*WHAT IS NEEDED:*
Render each line of the material below as a row of a Markdown table with two columns, Row for the running number and Line for the line itself, and skip any blank lines.

*** INPUT FOR THIS TASK ***

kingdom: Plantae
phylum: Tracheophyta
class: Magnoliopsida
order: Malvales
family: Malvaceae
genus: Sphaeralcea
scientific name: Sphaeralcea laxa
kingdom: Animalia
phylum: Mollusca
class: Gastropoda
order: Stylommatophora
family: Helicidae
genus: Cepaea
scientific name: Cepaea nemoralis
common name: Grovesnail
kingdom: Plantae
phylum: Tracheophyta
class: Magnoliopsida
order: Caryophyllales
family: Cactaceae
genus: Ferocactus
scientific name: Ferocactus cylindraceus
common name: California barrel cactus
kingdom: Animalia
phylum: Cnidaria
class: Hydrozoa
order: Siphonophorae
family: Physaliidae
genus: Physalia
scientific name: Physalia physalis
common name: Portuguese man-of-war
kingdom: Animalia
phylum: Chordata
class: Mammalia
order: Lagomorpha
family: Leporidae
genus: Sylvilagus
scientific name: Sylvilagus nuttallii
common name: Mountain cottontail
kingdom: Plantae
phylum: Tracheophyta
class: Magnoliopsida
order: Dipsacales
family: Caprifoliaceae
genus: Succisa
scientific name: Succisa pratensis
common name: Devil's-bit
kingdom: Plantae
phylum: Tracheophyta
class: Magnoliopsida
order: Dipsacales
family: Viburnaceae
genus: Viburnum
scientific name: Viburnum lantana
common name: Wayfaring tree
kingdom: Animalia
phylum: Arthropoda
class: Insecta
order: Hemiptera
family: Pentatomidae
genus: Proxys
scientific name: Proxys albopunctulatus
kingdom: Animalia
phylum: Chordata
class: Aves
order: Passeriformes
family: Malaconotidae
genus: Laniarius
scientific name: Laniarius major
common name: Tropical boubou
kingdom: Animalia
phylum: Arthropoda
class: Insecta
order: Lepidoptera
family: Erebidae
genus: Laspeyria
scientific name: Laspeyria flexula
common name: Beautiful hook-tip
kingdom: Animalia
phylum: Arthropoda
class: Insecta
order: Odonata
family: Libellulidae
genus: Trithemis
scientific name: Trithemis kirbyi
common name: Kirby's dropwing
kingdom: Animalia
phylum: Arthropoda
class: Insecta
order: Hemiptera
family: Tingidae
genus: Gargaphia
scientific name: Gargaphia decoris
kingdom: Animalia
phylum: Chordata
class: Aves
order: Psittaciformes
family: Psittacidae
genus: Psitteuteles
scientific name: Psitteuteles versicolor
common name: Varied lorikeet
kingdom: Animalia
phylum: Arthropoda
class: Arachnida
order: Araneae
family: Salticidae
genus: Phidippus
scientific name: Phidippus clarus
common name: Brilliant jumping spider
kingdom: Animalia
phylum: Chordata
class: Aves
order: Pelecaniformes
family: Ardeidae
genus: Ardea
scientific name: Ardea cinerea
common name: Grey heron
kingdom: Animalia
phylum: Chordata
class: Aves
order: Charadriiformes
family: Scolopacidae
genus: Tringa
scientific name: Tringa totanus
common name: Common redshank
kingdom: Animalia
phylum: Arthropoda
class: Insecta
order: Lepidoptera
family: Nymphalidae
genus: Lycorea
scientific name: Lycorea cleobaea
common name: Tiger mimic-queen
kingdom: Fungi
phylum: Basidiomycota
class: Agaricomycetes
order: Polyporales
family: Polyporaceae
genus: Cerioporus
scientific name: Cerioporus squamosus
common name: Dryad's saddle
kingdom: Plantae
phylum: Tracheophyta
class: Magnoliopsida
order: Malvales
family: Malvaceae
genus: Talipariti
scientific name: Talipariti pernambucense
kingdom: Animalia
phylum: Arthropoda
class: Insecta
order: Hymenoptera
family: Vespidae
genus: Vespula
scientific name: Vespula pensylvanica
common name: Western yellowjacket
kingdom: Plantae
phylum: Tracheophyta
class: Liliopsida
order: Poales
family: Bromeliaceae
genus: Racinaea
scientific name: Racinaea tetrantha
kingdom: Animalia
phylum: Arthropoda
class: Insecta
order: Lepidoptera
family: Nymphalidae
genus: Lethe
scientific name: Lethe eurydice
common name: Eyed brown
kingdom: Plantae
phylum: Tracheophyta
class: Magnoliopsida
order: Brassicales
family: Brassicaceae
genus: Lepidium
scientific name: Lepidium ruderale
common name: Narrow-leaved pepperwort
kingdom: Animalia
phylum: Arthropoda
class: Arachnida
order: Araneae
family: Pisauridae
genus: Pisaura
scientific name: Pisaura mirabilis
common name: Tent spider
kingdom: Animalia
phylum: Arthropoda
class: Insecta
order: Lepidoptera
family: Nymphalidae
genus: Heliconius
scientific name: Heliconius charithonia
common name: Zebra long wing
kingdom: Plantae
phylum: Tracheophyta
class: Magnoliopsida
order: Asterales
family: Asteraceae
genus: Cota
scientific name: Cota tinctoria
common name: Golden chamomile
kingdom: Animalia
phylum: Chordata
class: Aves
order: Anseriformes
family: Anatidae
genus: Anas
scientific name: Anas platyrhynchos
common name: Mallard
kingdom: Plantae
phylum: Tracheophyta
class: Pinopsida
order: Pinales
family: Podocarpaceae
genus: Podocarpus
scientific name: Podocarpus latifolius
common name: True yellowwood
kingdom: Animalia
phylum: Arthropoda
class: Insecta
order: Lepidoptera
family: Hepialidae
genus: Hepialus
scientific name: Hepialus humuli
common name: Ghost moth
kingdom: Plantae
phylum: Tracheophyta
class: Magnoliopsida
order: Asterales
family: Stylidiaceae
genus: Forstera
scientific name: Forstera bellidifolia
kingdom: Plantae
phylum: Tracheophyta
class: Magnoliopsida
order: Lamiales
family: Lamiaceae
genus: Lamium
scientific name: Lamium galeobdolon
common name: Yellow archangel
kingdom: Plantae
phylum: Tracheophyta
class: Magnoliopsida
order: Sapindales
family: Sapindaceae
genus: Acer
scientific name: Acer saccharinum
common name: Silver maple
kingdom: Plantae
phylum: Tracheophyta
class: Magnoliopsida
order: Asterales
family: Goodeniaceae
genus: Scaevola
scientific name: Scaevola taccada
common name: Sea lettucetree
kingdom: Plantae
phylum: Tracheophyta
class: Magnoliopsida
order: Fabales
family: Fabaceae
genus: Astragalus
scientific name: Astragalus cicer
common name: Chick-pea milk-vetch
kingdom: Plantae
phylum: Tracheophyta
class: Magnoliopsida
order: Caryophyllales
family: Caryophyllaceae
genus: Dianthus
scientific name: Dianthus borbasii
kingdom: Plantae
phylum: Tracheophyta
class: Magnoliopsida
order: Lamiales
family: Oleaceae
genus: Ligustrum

***

*THE OUTPUT:*
| Row | Line |
|---|---|
| 1 | kingdom: Plantae |
| 2 | phylum: Tracheophyta |
| 3 | class: Magnoliopsida |
| 4 | order: Malvales |
| 5 | family: Malvaceae |
| 6 | genus: Sphaeralcea |
| 7 | scientific name: Sphaeralcea laxa |
| 8 | kingdom: Animalia |
| 9 | phylum: Mollusca |
| 10 | class: Gastropoda |
| 11 | order: Stylommatophora |
| 12 | family: Helicidae |
| 13 | genus: Cepaea |
| 14 | scientific name: Cepaea nemoralis |
| 15 | common name: Grovesnail |
| 16 | kingdom: Plantae |
| 17 | phylum: Tracheophyta |
| 18 | class: Magnoliopsida |
| 19 | order: Caryophyllales |
| 20 | family: Cactaceae |
| 21 | genus: Ferocactus |
| 22 | scientific name: Ferocactus cylindraceus |
| 23 | common name: California barrel cactus |
| 24 | kingdom: Animalia |
| 25 | phylum: Cnidaria |
| 26 | class: Hydrozoa |
| 27 | order: Siphonophorae |
| 28 | family: Physaliidae |
| 29 | genus: Physalia |
| 30 | scientific name: Physalia physalis |
| 31 | common name: Portuguese man-of-war |
| 32 | kingdom: Animalia |
| 33 | phylum: Chordata |
| 34 | class: Mammalia |
| 35 | order: Lagomorpha |
| 36 | family: Leporidae |
| 37 | genus: Sylvilagus |
| 38 | scientific name: Sylvilagus nuttallii |
| 39 | common name: Mountain cottontail |
| 40 | kingdom: Plantae |
| 41 | phylum: Tracheophyta |
| 42 | class: Magnoliopsida |
| 43 | order: Dipsacales |
| 44 | family: Caprifoliaceae |
| 45 | genus: Succisa |
| 46 | scientific name: Succisa pratensis |
| 47 | common name: Devil's-bit |
| 48 | kingdom: Plantae |
| 49 | phylum: Tracheophyta |
| 50 | class: Magnoliopsida |
| 51 | order: Dipsacales |
| 52 | family: Viburnaceae |
| 53 | genus: Viburnum |
| 54 | scientific name: Viburnum lantana |
| 55 | common name: Wayfaring tree |
| 56 | kingdom: Animalia |
| 57 | phylum: Arthropoda |
| 58 | class: Insecta |
| 59 | order: Hemiptera |
| 60 | family: Pentatomidae |
| 61 | genus: Proxys |
| 62 | scientific name: Proxys albopunctulatus |
| 63 | kingdom: Animalia |
| 64 | phylum: Chordata |
| 65 | class: Aves |
| 66 | order: Passeriformes |
| 67 | family: Malaconotidae |
| 68 | genus: Laniarius |
| 69 | scientific name: Laniarius major |
| 70 | common name: Tropical boubou |
| 71 | kingdom: Animalia |
| 72 | phylum: Arthropoda |
| 73 | class: Insecta |
| 74 | order: Lepidoptera |
| 75 | family: Erebidae |
| 76 | genus: Laspeyria |
| 77 | scientific name: Laspeyria flexula |
| 78 | common name: Beautiful hook-tip |
| 79 | kingdom: Animalia |
| 80 | phylum: Arthropoda |
| 81 | class: Insecta |
| 82 | order: Odonata |
| 83 | family: Libellulidae |
| 84 | genus: Trithemis |
| 85 | scientific name: Trithemis kirbyi |
| 86 | common name: Kirby's dropwing |
| 87 | kingdom: Animalia |
| 88 | phylum: Arthropoda |
| 89 | class: Insecta |
| 90 | order: Hemiptera |
| 91 | family: Tingidae |
| 92 | genus: Gargaphia |
| 93 | scientific name: Gargaphia decoris |
| 94 | kingdom: Animalia |
| 95 | phylum: Chordata |
| 96 | class: Aves |
| 97 | order: Psittaciformes |
| 98 | family: Psittacidae |
| 99 | genus: Psitteuteles |
| 100 | scientific name: Psitteuteles versicolor |
| 101 | common name: Varied lorikeet |
| 102 | kingdom: Animalia |
| 103 | phylum: Arthropoda |
| 104 | class: Arachnida |
| 105 | order: Araneae |
| 106 | family: Salticidae |
| 107 | genus: Phidippus |
| 108 | scientific name: Phidippus clarus |
| 109 | common name: Brilliant jumping spider |
| 110 | kingdom: Animalia |
| 111 | phylum: Chordata |
| 112 | class: Aves |
| 113 | order: Pelecaniformes |
| 114 | family: Ardeidae |
| 115 | genus: Ardea |
| 116 | scientific name: Ardea cinerea |
| 117 | common name: Grey heron |
| 118 | kingdom: Animalia |
| 119 | phylum: Chordata |
| 120 | class: Aves |
| 121 | order: Charadriiformes |
| 122 | family: Scolopacidae |
| 123 | genus: Tringa |
| 124 | scientific name: Tringa totanus |
| 125 | common name: Common redshank |
| 126 | kingdom: Animalia |
| 127 | phylum: Arthropoda |
| 128 | class: Insecta |
| 129 | order: Lepidoptera |
| 130 | family: Nymphalidae |
| 131 | genus: Lycorea |
| 132 | scientific name: Lycorea cleobaea |
| 133 | common name: Tiger mimic-queen |
| 134 | kingdom: Fungi |
| 135 | phylum: Basidiomycota |
| 136 | class: Agaricomycetes |
| 137 | order: Polyporales |
| 138 | family: Polyporaceae |
| 139 | genus: Cerioporus |
| 140 | scientific name: Cerioporus squamosus |
| 141 | common name: Dryad's saddle |
| 142 | kingdom: Plantae |
| 143 | phylum: Tracheophyta |
| 144 | class: Magnoliopsida |
| 145 | order: Malvales |
| 146 | family: Malvaceae |
| 147 | genus: Talipariti |
| 148 | scientific name: Talipariti pernambucense |
| 149 | kingdom: Animalia |
| 150 | phylum: Arthropoda |
| 151 | class: Insecta |
| 152 | order: Hymenoptera |
| 153 | family: Vespidae |
| 154 | genus: Vespula |
| 155 | scientific name: Vespula pensylvanica |
| 156 | common name: Western yellowjacket |
| 157 | kingdom: Plantae |
| 158 | phylum: Tracheophyta |
| 159 | class: Liliopsida |
| 160 | order: Poales |
| 161 | family: Bromeliaceae |
| 162 | genus: Racinaea |
| 163 | scientific name: Racinaea tetrantha |
| 164 | kingdom: Animalia |
| 165 | phylum: Arthropoda |
| 166 | class: Insecta |
| 167 | order: Lepidoptera |
| 168 | family: Nymphalidae |
| 169 | genus: Lethe |
| 170 | scientific name: Lethe eurydice |
| 171 | common name: Eyed brown |
| 172 | kingdom: Plantae |
| 173 | phylum: Tracheophyta |
| 174 | class: Magnoliopsida |
| 175 | order: Brassicales |
| 176 | family: Brassicaceae |
| 177 | genus: Lepidium |
| 178 | scientific name: Lepidium ruderale |
| 179 | common name: Narrow-leaved pepperwort |
| 180 | kingdom: Animalia |
| 181 | phylum: Arthropoda |
| 182 | class: Arachnida |
| 183 | order: Araneae |
| 184 | family: Pisauridae |
| 185 | genus: Pisaura |
| 186 | scientific name: Pisaura mirabilis |
| 187 | common name: Tent spider |
| 188 | kingdom: Animalia |
| 189 | phylum: Arthropoda |
| 190 | class: Insecta |
| 191 | order: Lepidoptera |
| 192 | family: Nymphalidae |
| 193 | genus: Heliconius |
| 194 | scientific name: Heliconius charithonia |
| 195 | common name: Zebra long wing |
| 196 | kingdom: Plantae |
| 197 | phylum: Tracheophyta |
| 198 | class: Magnoliopsida |
| 199 | order: Asterales |
| 200 | family: Asteraceae |
| 201 | genus: Cota |
| 202 | scientific name: Cota tinctoria |
| 203 | common name: Golden chamomile |
| 204 | kingdom: Animalia |
| 205 | phylum: Chordata |
| 206 | class: Aves |
| 207 | order: Anseriformes |
| 208 | family: Anatidae |
| 209 | genus: Anas |
| 210 | scientific name: Anas platyrhynchos |
| 211 | common name: Mallard |
| 212 | kingdom: Plantae |
| 213 | phylum: Tracheophyta |
| 214 | class: Pinopsida |
| 215 | order: Pinales |
| 216 | family: Podocarpaceae |
| 217 | genus: Podocarpus |
| 218 | scientific name: Podocarpus latifolius |
| 219 | common name: True yellowwood |
| 220 | kingdom: Animalia |
| 221 | phylum: Arthropoda |
| 222 | class: Insecta |
| 223 | order: Lepidoptera |
| 224 | family: Hepialidae |
| 225 | genus: Hepialus |
| 226 | scientific name: Hepialus humuli |
| 227 | common name: Ghost moth |
| 228 | kingdom: Plantae |
| 229 | phylum: Tracheophyta |
| 230 | class: Magnoliopsida |
| 231 | order: Asterales |
| 232 | family: Stylidiaceae |
| 233 | genus: Forstera |
| 234 | scientific name: Forstera bellidifolia |
| 235 | kingdom: Plantae |
| 236 | phylum: Tracheophyta |
| 237 | class: Magnoliopsida |
| 238 | order: Lamiales |
| 239 | family: Lamiaceae |
| 240 | genus: Lamium |
| 241 | scientific name: Lamium galeobdolon |
| 242 | common name: Yellow archangel |
| 243 | kingdom: Plantae |
| 244 | phylum: Tracheophyta |
| 245 | class: Magnoliopsida |
| 246 | order: Sapindales |
| 247 | family: Sapindaceae |
| 248 | genus: Acer |
| 249 | scientific name: Acer saccharinum |
| 250 | common name: Silver maple |
| 251 | kingdom: Plantae |
| 252 | phylum: Tracheophyta |
| 253 | class: Magnoliopsida |
| 254 | order: Asterales |
| 255 | family: Goodeniaceae |
| 256 | genus: Scaevola |
| 257 | scientific name: Scaevola taccada |
| 258 | common name: Sea lettucetree |
| 259 | kingdom: Plantae |
| 260 | phylum: Tracheophyta |
| 261 | class: Magnoliopsida |
| 262 | order: Fabales |
| 263 | family: Fabaceae |
| 264 | genus: Astragalus |
| 265 | scientific name: Astragalus cicer |
| 266 | common name: Chick-pea milk-vetch |
| 267 | kingdom: Plantae |
| 268 | phylum: Tracheophyta |
| 269 | class: Magnoliopsida |
| 270 | order: Caryophyllales |
| 271 | family: Caryophyllaceae |
| 272 | genus: Dianthus |
| 273 | scientific name: Dianthus borbasii |
| 274 | kingdom: Plantae |
| 275 | phylum: Tracheophyta |
| 276 | class: Magnoliopsida |
| 277 | order: Lamiales |
| 278 | family: Oleaceae |
| 279 | genus: Ligustrum |